A race condition that happens on machines with heavily used network interfaces
causes tests to fail. Packets sent don't arrive on time. This sleep gives it 100
extra milliseconds. The real fix would be to wait for the event to occur and
then continue, but with a "once-loop" that is tox_iterate, it's not feasible at
this time.
This removes the global logger (which by the way was deleted when the first tox
was killed, so other toxes would then stop logging). Various bits of the code
now carry a logger or pass it around. It's a bit less transparent now, but now
there is no need to have a global logger, and clients can decide what to log and
where.
The expression was fun(foo = bar, foo). The evaluation order is unspecified,
and often this will do the wrong thing. We should forbid side effects in
argument lists and conditionals.
**What are we doing?**
We are moving towards stateless callbacks. This means that when registering a
callback, you no longer pass a user data pointer. Instead, you pass a user data
pointer to tox_iterate. This pointer is threaded through the code, passed to
each callback. The callback can modify the data pointed at. An extra indirection
will be needed if the pointer itself can change.
**Why?**
Currently, callbacks are registered with a user data pointer. This means the
library has N pointers for N different callbacks. These pointers need to be
managed by the client code. Managing the lifetime of the pointee can be
difficult. In C++, it takes special effort to ensure that the lifetime of user
data extends at least beyond the lifetime of the Tox instance. For other
languages, the situation is much worse. Java and other garbage collected
languages may move objects in memory, so the pointers are not stable. Tox4j goes
through a lot of effort to make the Java/Scala user experience a pleasant one by
keeping a global array of Tox+userdata on the C++ side, and communicating via
protobufs. A Haskell FFI would have to do similarly complex tricks.

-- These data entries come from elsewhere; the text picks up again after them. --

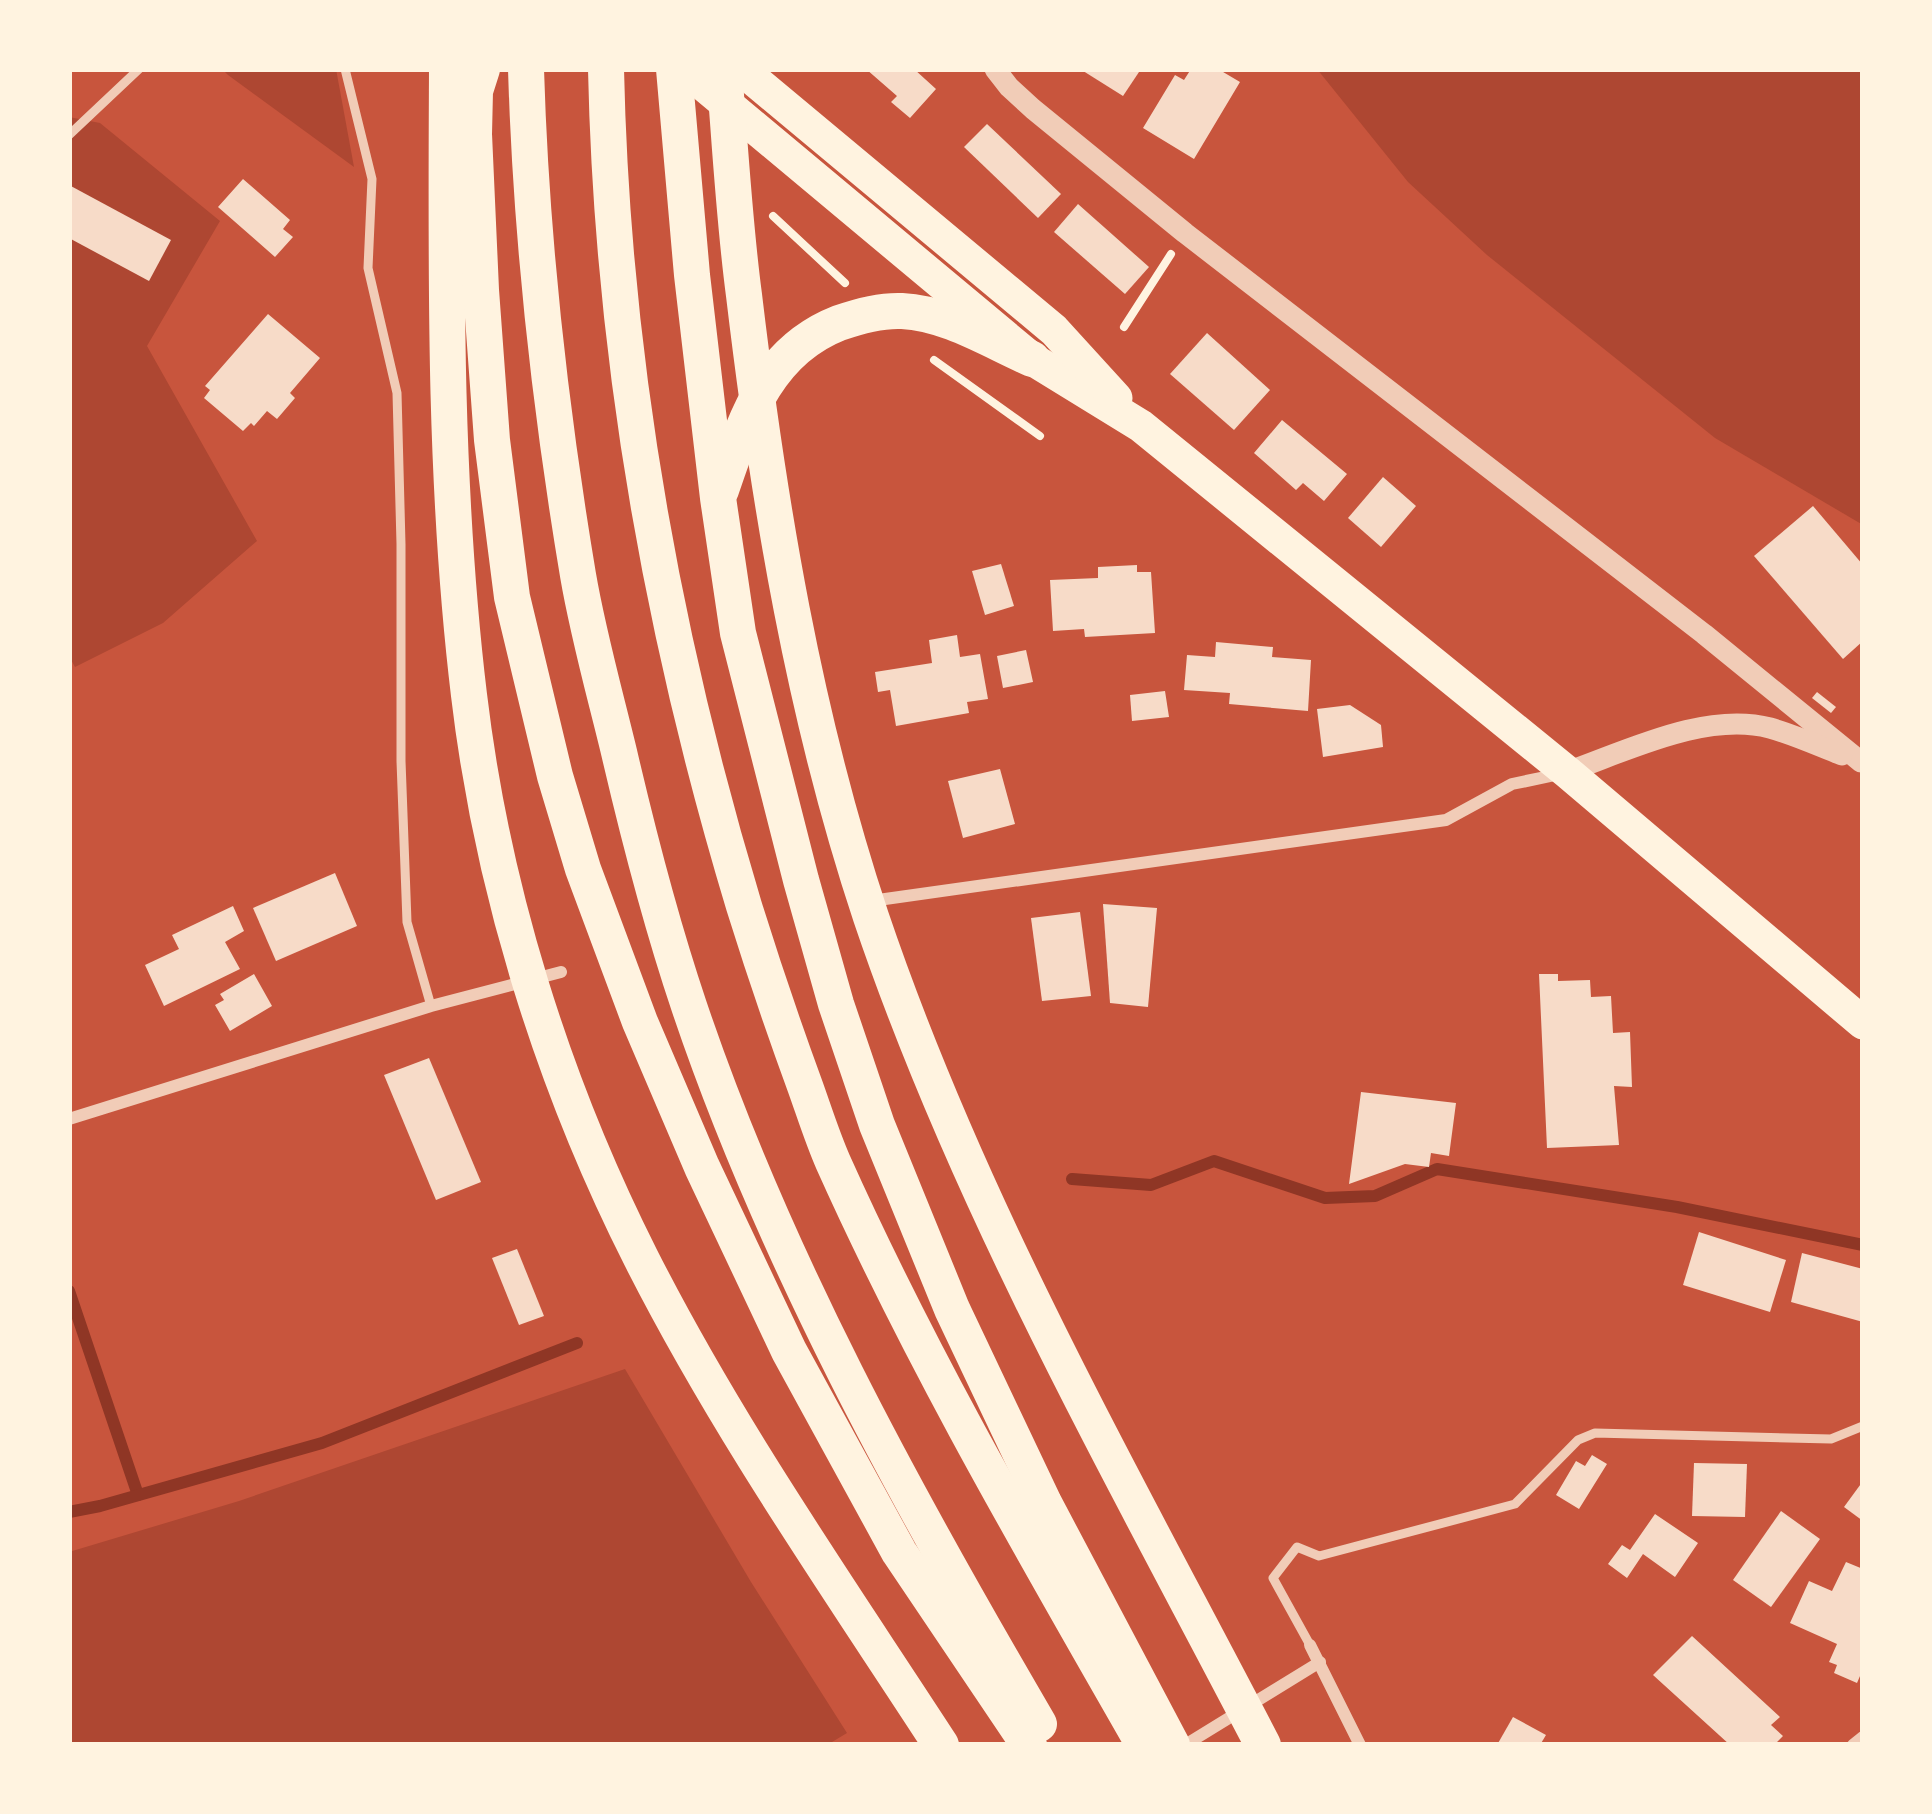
<svg xmlns="http://www.w3.org/2000/svg" width="1932" height="1814" viewBox="0 0 1932 1814" font-family="'Golos Text',sans-serif">
<style>
.green{fill:#ae4732}
.lines{fill:none;stroke-linecap:round;stroke-linejoin:round}
.stream{stroke:#8f3625;stroke-width:12}
.building{fill:#f7dbc8}
.path{stroke:#fff3e0;stroke-width:8}
.service{stroke:#f1ccb7;stroke-width:9}
.minor{stroke:#f1ccb7;stroke-width:12}
.tertiary{stroke:#f1ccb7;stroke-width:21}
.trunk{stroke:#fff3e0;stroke-width:33}
.motorway{stroke:#fff3e0;stroke-width:36}
</style>
<rect width="100%" height="100%" fill="#c8553d"/>
<g class="green">
<path d="M 222,69 L 336,69 L 354,167 L 228,75 Z"/>
<path d="M 1317,69 L 1863,69 L 1863,525 L 1715,438 L 1487,255 L 1408,182 Z"/>
<path d="M 69,117 L 100,123 L 220,221 L 147,346 L 257,541 L 163,623 L 75,667 L 69,656 Z"/>
<path d="M 625,1369 L 751,1582 L 847,1733 L 827,1745 L 69,1745 L 69,1552 L 239,1501 Z"/>
</g>
<g class="lines">
<g class="stream">
<path d="M 1072,1179 L 1151,1185 L 1214,1161 L 1325,1198 L 1375,1196 L 1437,1169 L 1677,1207 L 1863,1245"/>
<path d="M 69,1291 L 138,1495"/>
<path d="M 69,1512 L 100,1506 L 322,1443 L 577,1343"/>
</g>
</g>
<g class="building">
<path d="M 866,69 L 914,69 L 936,89 L 910,118 L 891,102 L 897,96 Z"/>
<path d="M 1080,69 L 1141,69 L 1123,96 Z"/>
<path d="M 1191,69 L 1218,69 L 1240,82 L 1194,159 L 1143,128 L 1175,75 L 1184,80 Z"/>
<path d="M 987,124 L 1061,194 L 1038,218 L 964,147 Z"/>
<path d="M 243,179 L 290,220 L 283,229 L 293,237 L 275,257 L 218,207 Z"/>
<path d="M 69,185 L 171,240 L 149,281 L 69,238 Z"/>
<path d="M 1078,204 L 1149,267 L 1125,294 L 1054,232 Z"/>
<path d="M 268,314 L 320,358 L 290,393 L 295,398 L 277,419 L 267,411 L 254,426 L 251,423 L 243,431 L 204,398 L 210,390 L 205,386 Z"/>
<path d="M 1207,333 L 1270,390 L 1234,430 L 1170,374 Z"/>
<path d="M 1282,420 L 1347,474 L 1324,501 L 1303,483 L 1296,490 L 1254,453 Z"/>
<path d="M 1383,477 L 1416,506 L 1381,547 L 1348,518 Z"/>
<path d="M 1813,506 L 1863,565 L 1863,641 L 1843,659 L 1754,556 Z"/>
<path d="M 1001,564 L 1014,606 L 985,615 L 972,571 Z"/>
<path d="M 1137,565 L 1137,572 L 1151,572 L 1155,633 L 1085,637 L 1084,629 L 1053,631 L 1050,580 L 1098,578 L 1098,567 Z"/>
<path d="M 957,635 L 960,657 L 980,654 L 988,699 L 967,702 L 969,713 L 896,726 L 890,690 L 878,692 L 875,672 L 932,663 L 929,640 Z"/>
<path d="M 1216,642 L 1273,647 L 1272,657 L 1311,660 L 1308,711 L 1229,704 L 1230,693 L 1184,690 L 1187,655 L 1215,657 Z"/>
<path d="M 1026,650 L 1033,682 L 1003,688 L 997,656 Z"/>
<path d="M 1165,691 L 1169,717 L 1132,721 L 1130,695 Z"/>
<path d="M 1817,692 L 1836,707 L 1831,713 L 1812,698 Z"/>
<path d="M 1350,705 L 1381,725 L 1383,747 L 1323,757 L 1317,709 Z"/>
<path d="M 1000,769 L 1015,824 L 963,838 L 948,781 Z"/>
<path d="M 335,873 L 357,926 L 276,961 L 253,908 Z"/>
<path d="M 1103,904 L 1157,908 L 1148,1007 L 1110,1003 Z"/>
<path d="M 233,906 L 244,931 L 225,942 L 240,969 L 164,1006 L 145,965 L 179,949 L 172,935 Z"/>
<path d="M 1080,912 L 1091,996 L 1042,1001 L 1031,918 Z"/>
<path d="M 254,974 L 272,1006 L 230,1031 L 215,1005 L 224,1000 L 220,994 Z"/>
<path d="M 1539,974 L 1558,974 L 1558,981 L 1590,980 L 1591,997 L 1611,996 L 1613,1033 L 1630,1032 L 1632,1087 L 1614,1086 L 1619,1145 L 1547,1148 Z"/>
<path d="M 429,1058 L 481,1182 L 436,1200 L 384,1075 Z"/>
<path d="M 1361,1092 L 1456,1103 L 1449,1156 L 1431,1153 L 1429,1167 L 1405,1164 L 1349,1184 Z"/>
<path d="M 1699,1232 L 1786,1260 L 1770,1312 L 1683,1285 Z"/>
<path d="M 517,1249 L 544,1316 L 519,1325 L 492,1258 Z"/>
<path d="M 1802,1253 L 1863,1269 L 1863,1322 L 1791,1302 Z"/>
<path d="M 1592,1455 L 1607,1464 L 1579,1509 L 1556,1495 L 1576,1461 L 1585,1466 Z"/>
<path d="M 1694,1463 L 1747,1464 L 1745,1517 L 1692,1516 Z"/>
<path d="M 1863,1481 L 1863,1521 L 1844,1507 Z"/>
<path d="M 1781,1511 L 1820,1539 L 1771,1607 L 1733,1580 Z"/>
<path d="M 1655,1514 L 1698,1543 L 1675,1577 L 1643,1554 L 1627,1578 L 1608,1564 L 1622,1545 L 1630,1550 Z"/>
<path d="M 1846,1562 L 1863,1569 L 1863,1669 L 1857,1683 L 1834,1673 L 1837,1665 L 1829,1662 L 1837,1644 L 1790,1623 L 1809,1581 L 1832,1591 Z"/>
<path d="M 1692,1636 L 1780,1717 L 1771,1725 L 1783,1736 L 1774,1745 L 1742,1743 L 1730,1745 L 1653,1675 Z"/>
<path d="M 1513,1717 L 1546,1735 L 1540,1745 L 1497,1745 Z"/>
</g>
<g class="lines">
<g class="path">
<path d="M 773,216 L 845,283"/>
<path d="M 1124,327 L 1171,254"/>
<path d="M 934,360 L 1040,436"/>
</g>
<g class="service">
<path d="M 345,69 L 372,179 L 368,268 L 397,393 L 401,544 L 401,761 L 407,922 L 431,1006"/>
<path d="M 69,135 L 139,69"/>
<path d="M 1310,1645 L 1273,1578 L 1297,1547 L 1319,1556 L 1515,1504 L 1578,1440 L 1595,1433 L 1831,1439 L 1863,1426"/>
</g>
<g class="minor">
<path d="M 871,901 L 1446,820 L 1512,784 L 1560,774"/>
<path d="M 69,1119 L 431,1006 L 561,972"/>
<path d="M 1310,1645 L 1360,1745"/>
<path d="M 1185,1745 L 1320,1662"/>
<path d="M 1853,1745 L 1863,1737"/>
</g>
<g class="tertiary">
<path d="M 995,69 L 1009,87 L 1033,109 L 1185,233 L 1704,634 L 1861,762"/>
<path d="M 1567,772 C 1627,751 1706,711 1770,728 C 1795,735 1819,746 1842,755"/>
</g>
<g class="trunk">
<path d="M 689,69 L 693,76 L 1032,359 L 1141,426 L 1567,772 L 1863,1023"/>
<path d="M 741,69 L 1054,330 L 1116,398"/>
</g>
<g class="motorway">
<path d="M 447,69 C 446,277 444,488 469,695 C 492,889 553,1084 641,1258 C 727,1428 837,1585 941,1745"/>
<path d="M 482,69 L 475,91 L 474,134 L 481,290 L 492,440 L 512,597 L 555,776 L 583,869 L 640,1022 L 702,1167 L 789,1351 L 899,1552 L 1029,1745"/>
<path d="M 526,69 C 531,238 550,408 578,575 C 588,634 605,694 619,752 C 639,838 661,923 689,1006 C 773,1256 906,1497 1039,1724"/>
<path d="M 606,69 C 612,353 662,635 744,906 C 763,967 783,1026 805,1086 C 814,1111 822,1137 833,1162 C 923,1363 1035,1554 1144,1745"/>
<path d="M 674,69 L 692,275 L 718,498 L 738,633 L 801,880 L 836,1004 L 877,1125 L 952,1309 L 1044,1503 L 1172,1745"/>
<path d="M 724,69 C 730,144 734,220 744,295 C 769,505 804,716 871,917 C 969,1207 1122,1474 1263,1745"/>
<path d="M 721,490 C 745,421 765,352 839,323 C 859,316 881,310 902,311 C 947,313 991,341 1032,359"/>
</g>
</g>
<rect width="1932" height="1814" fill="none" stroke="#fff3e0" stroke-width="144"/>
</svg>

Stateless callbacks ensure that a user data pointer only needs to live during a
single function call. This means that the user code (or language runtime) can
move the data around at will, as long as it sets the new location in the
callback.
**How?**
We are doing this change one callback at a time. After each callback, we ensure
that everything still works as expected. This means the toxcore change will
require 15 Pull Requests.
Also, fix the hstox build that was taking half an hour. It now takes 5 minutes.
Also, perform distcheck on travis to ensure that make dist works. It's not
actually failing the build at the moment due to broken tests.
> increased the timeout for TCP tests because per @irungentoo the network on Travis-CI can be slow sometimes
> allowed groupchats test to restart on error until timeout This had to be done because current groupchats are fundamentally broken and 3/5 times they'll 'net-split' on connect
>> Drop group chat tests, add comment to the reason
> added some debugging information to TCP tests, and a #define to force IPV6 (Travis-CI only uses IPv4 on their containers) and decreased the itr interval
> Went crazy with timeouts for Tox network stuff on Travis. Tests on TCP will still randomly fail due to timeouts. I can't reproduce on any local system. So again per @irungentoo, Travis is slow, let's offer it a short bus.